## In cosa consiste
Scrivi il seguito del racconto su Carla negli Stati Uniti, partendo dopo la sua ultima frase.

E come un padre preoccupato lasciai a Carla sia il mio numero di cellulare americano che quello italiano: "Per qualunque cosa telefonaci senza farti alcun problema. E vedrai che andrà tutto bene", le dicemmo io e Gio prima di salutarla, e prima che lei si facesse inghiottire dalla folla, diretta chissà dove...
Non ci telefonò mai, mentre eravamo in America, Carla.

Una quindicina di giorni dopo accettò la nostra richiesta di amicizia su Facebook e da lì, con discrezione, come un padre ansioso, ogni tanto davo un'occhiata alla sua pagina.

Sorrisi e capii che andava tutto bene quando vidi la foto di lei, scalza e sorridente, seduta di fronte alla casa della sua "famiglia" americana.


"Purtroppo non mi fanno usare le scarpe dentro casa e quando esco fuori non ho voglia di cercarle", leggo sotto la foto del 1° settembre.
Ho sorriso...
D'altronde è così bello camminare a piedi nudi sul parquet, no?
Insomma, Carla - la stessa Carla che nemmeno 15 giorni prima aveva la gola che le scoppiava di lacrime - aveva proprio l'aria di star bene. 

Ci vuole poco per innamorarsi dell'America, vero Carla?

Leggo dal suo diario su Facebook:
21 settembre: "Week end a New York", con la pagina piena di fotografie della Grande Mela...

2 ottobre: "Il più grande spettacolo è l'America! :-)"

15 ottobre, il giorno del suo compleanno: "Un compleanno lunghissimo e ricco di sorprese è terminato poche ore fa... Non lo  scorderò con facilità! Il ristorante e tutto il suo staff ha cantato per me la canzone e si è presentato con una buonissima torta al cioccolato ed altre candele da spegnere! Sono stati tutti incredibilmente fantastici... parenti, famiglia ospitante, nuovi amici e pure qualche sconosciuto :)"

1 novembre: "Non so dove trovo le energie per correre, giocare, cantare... Riflettendoci ho tanti stimoli: i bambini in primis, che ogni giorno mi danno tante soddisfazioni, la piccolina in particolare. E poi, va beh, il generale la mia vita quasi perfetta! Consiglierei gli States come cura mentale a tutte quelle persone che si sentono giù moralmente! :) E' bello sentirsi vivi!"

## Elenco righe
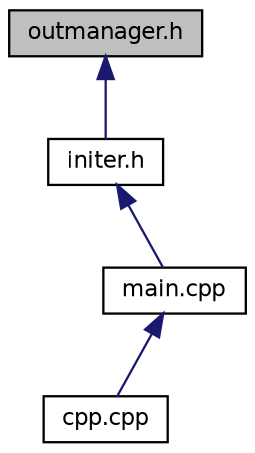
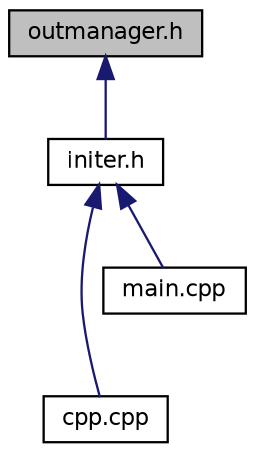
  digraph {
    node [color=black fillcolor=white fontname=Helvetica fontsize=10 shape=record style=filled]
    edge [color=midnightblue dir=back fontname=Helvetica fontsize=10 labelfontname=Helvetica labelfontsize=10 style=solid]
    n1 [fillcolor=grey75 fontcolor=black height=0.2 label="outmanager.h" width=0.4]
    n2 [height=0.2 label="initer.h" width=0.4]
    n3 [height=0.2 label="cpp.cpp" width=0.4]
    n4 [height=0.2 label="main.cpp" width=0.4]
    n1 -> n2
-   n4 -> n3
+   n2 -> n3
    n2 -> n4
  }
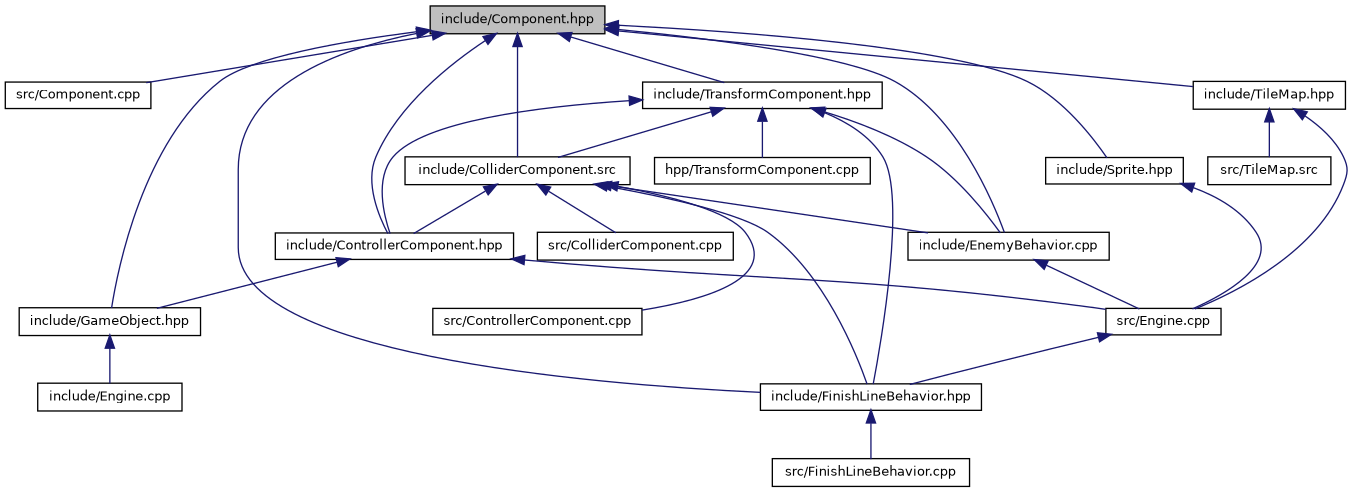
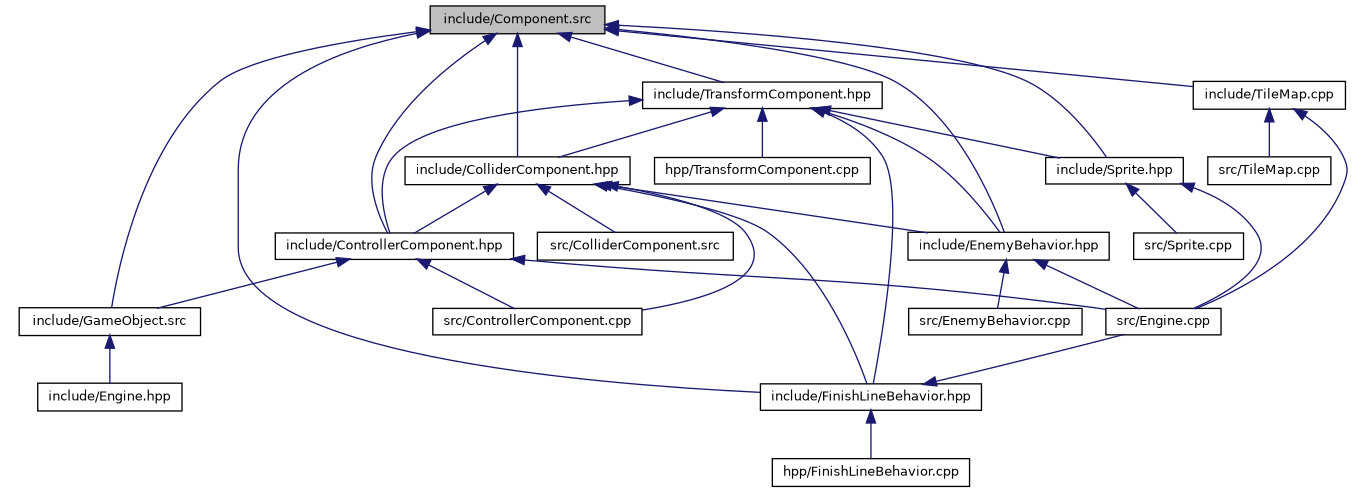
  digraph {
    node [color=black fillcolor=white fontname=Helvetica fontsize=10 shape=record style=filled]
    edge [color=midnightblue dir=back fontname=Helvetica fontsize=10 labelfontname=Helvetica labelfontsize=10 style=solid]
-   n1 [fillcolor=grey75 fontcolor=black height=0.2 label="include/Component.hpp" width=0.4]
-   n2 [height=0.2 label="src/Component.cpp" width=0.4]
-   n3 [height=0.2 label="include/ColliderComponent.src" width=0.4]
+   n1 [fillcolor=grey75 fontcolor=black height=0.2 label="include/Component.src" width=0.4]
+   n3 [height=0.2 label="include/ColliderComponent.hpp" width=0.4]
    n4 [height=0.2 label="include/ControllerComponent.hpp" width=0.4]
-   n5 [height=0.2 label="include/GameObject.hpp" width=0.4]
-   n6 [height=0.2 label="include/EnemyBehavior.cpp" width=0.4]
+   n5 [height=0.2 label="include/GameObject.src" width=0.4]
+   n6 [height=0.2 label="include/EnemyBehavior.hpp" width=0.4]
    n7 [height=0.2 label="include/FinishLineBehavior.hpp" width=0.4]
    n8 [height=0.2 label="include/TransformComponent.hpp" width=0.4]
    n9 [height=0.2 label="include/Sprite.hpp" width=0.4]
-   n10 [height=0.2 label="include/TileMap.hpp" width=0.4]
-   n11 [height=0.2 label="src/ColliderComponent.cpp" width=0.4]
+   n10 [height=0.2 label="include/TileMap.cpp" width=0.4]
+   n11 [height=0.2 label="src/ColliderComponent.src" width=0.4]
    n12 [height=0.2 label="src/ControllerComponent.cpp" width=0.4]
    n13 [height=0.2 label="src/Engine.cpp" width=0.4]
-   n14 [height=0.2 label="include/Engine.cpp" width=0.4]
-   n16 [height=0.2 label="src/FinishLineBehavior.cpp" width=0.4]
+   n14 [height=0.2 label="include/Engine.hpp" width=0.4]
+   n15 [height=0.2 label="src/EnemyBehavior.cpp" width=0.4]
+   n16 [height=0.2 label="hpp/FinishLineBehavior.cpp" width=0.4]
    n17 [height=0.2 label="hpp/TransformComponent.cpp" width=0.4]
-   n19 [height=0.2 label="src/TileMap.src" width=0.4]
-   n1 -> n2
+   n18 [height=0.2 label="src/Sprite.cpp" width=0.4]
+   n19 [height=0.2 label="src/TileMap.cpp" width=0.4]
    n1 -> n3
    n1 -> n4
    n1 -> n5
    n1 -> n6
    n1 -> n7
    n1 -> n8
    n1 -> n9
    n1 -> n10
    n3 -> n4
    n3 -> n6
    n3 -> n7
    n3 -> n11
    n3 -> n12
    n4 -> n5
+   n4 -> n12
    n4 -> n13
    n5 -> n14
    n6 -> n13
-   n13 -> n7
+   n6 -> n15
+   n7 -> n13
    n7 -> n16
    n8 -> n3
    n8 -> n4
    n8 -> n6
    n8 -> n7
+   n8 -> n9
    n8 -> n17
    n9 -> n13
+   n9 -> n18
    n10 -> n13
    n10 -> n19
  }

...

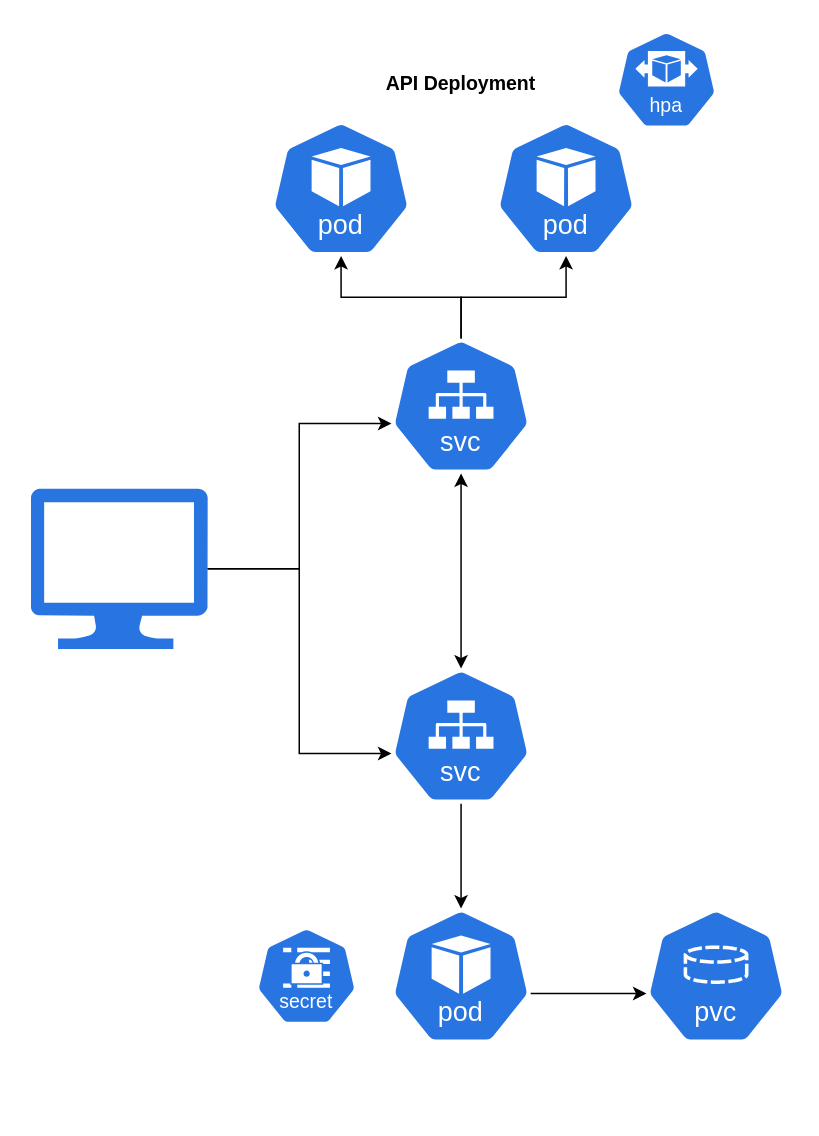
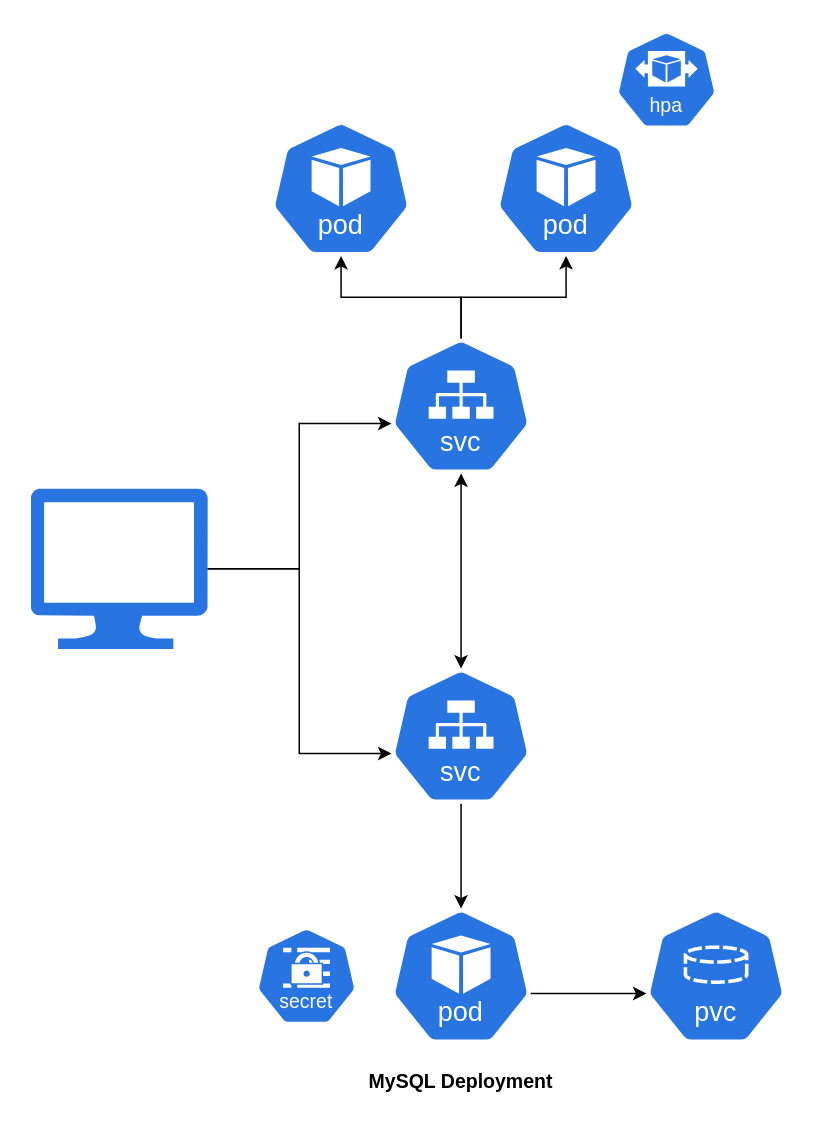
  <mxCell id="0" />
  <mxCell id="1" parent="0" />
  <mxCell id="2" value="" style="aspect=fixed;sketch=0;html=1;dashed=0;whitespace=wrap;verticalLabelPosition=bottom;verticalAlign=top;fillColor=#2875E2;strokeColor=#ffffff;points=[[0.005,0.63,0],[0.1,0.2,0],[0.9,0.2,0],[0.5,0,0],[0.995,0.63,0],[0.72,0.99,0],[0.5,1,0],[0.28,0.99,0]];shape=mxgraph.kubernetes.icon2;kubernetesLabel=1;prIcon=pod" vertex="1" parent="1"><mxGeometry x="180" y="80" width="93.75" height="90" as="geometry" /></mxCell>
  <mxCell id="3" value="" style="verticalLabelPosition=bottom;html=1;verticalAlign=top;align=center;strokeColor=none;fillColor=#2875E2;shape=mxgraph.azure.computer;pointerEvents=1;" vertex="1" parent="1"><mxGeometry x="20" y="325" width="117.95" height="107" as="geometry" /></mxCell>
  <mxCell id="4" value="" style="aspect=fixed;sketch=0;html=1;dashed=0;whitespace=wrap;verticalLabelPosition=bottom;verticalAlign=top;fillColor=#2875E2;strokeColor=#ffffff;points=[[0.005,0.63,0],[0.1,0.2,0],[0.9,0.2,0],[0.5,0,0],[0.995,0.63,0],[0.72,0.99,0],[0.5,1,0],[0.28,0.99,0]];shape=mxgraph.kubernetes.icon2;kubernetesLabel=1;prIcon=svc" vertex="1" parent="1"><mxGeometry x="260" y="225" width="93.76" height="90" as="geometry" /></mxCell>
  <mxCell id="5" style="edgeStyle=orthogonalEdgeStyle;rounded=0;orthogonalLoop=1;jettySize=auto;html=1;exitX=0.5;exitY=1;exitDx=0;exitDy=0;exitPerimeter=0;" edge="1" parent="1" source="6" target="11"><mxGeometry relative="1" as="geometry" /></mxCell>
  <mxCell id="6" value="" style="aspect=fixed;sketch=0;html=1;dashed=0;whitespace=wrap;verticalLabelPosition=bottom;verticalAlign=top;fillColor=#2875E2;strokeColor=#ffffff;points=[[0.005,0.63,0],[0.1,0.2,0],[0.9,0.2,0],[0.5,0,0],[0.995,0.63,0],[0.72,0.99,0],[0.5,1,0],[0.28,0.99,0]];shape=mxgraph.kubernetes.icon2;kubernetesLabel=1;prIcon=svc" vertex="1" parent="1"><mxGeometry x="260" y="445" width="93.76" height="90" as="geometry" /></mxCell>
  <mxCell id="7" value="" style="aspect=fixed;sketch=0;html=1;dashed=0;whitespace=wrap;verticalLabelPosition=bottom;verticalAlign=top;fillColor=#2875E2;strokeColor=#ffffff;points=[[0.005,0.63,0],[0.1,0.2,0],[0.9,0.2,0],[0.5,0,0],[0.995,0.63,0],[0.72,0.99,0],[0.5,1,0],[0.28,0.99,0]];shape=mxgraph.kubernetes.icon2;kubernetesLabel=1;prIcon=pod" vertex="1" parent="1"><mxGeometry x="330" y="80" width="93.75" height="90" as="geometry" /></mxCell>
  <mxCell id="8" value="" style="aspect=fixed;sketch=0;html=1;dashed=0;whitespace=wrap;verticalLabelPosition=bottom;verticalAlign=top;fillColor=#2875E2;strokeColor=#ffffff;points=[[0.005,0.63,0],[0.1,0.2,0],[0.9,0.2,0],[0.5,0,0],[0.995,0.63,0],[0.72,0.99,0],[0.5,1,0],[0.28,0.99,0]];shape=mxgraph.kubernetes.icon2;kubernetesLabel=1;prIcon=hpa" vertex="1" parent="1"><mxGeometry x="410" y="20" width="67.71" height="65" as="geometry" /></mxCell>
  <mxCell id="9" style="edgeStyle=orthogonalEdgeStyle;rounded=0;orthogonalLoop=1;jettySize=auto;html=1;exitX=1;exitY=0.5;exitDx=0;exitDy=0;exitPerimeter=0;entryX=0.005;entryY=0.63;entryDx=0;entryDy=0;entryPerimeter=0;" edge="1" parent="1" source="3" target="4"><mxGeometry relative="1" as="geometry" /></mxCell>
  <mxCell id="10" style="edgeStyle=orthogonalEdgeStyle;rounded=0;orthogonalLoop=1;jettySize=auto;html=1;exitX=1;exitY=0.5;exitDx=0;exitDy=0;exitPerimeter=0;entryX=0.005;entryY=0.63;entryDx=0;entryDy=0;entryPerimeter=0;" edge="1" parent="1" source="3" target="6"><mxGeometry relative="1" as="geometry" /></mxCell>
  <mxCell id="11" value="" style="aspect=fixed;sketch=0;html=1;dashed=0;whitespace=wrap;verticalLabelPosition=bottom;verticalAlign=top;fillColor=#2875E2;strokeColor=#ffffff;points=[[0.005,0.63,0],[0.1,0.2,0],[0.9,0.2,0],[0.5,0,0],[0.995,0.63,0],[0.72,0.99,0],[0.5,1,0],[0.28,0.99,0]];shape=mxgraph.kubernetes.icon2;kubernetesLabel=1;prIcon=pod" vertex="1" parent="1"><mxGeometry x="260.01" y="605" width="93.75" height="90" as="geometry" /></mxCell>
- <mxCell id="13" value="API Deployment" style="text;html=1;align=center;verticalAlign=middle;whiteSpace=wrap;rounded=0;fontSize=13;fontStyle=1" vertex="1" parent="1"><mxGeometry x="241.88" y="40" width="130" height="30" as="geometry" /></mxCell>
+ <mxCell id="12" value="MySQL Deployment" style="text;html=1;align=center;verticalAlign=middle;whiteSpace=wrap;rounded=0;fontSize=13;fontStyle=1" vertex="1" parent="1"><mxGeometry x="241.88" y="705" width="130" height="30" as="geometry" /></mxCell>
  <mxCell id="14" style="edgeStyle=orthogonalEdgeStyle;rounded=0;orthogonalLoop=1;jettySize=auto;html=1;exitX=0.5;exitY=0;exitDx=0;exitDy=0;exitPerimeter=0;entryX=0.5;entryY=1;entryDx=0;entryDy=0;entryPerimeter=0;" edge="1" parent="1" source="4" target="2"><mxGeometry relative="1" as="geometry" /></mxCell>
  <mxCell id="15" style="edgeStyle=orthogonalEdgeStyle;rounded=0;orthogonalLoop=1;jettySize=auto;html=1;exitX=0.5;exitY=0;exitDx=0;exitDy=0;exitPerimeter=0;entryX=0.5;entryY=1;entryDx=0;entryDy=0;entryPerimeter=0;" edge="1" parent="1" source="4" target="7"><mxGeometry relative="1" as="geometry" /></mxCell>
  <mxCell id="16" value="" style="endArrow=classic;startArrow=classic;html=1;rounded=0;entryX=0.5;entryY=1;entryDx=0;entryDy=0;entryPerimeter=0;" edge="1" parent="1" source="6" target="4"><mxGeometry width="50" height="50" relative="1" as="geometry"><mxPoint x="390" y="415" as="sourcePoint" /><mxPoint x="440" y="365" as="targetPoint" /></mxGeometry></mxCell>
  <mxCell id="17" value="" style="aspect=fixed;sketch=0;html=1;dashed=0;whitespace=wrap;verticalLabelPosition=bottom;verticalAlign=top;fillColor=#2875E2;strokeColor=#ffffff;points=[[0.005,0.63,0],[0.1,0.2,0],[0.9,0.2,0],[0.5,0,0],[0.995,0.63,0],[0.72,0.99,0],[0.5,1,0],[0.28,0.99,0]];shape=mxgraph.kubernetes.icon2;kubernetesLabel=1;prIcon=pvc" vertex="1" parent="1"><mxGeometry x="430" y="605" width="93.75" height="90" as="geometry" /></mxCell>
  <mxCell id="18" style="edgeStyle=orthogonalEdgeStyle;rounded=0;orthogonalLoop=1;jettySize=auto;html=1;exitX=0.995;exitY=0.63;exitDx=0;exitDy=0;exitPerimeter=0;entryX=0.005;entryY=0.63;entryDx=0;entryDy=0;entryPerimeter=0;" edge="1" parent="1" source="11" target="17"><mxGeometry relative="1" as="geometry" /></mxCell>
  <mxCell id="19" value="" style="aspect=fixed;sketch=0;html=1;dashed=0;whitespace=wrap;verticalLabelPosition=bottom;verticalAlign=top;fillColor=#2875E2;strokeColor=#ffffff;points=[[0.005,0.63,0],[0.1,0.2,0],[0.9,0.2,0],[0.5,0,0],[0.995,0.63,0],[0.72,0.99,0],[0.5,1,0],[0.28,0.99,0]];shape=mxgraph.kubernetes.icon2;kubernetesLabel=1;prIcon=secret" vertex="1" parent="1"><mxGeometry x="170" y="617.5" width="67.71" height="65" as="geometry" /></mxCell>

## Risultato
Poi racconta di una gita a Washington, a vedere "la casa di Obama". Tra l'altro ha anche la fortuna di vivere la rielezione di Barak Obama dall'interno di una famiglia che ha votato Partito Democratico.
E quel giorno scrive, non so bene rivolta a chi: 

7 novembre: "La mia famiglia è democratica... io voterò più avanti :-) come te del resto. Dato che il nostro posto è qui!".


Me lo ha fatto ricordare lei che sono passati tre mesi da quel giorno, da quando la incontrammo smarrita e in lacrime all'aeroporto di Fiumicino.
Me lo ha fatto ricordare con questo suo messaggio scritto due ore fa nella sua pagina di Fb:

"E sono già 3 mesi in USA... vissuti con la speranza di poterci stare per sempre!
Nel mentre, mi godo questa vita per due anni! 

La mia famiglia ospitante mi ama quanto io amo la mia nuova vita e tutti coloro che mi circondano ".


E allora, ancora, ho sorriso.
E con quel sorriso mi sono addormentato...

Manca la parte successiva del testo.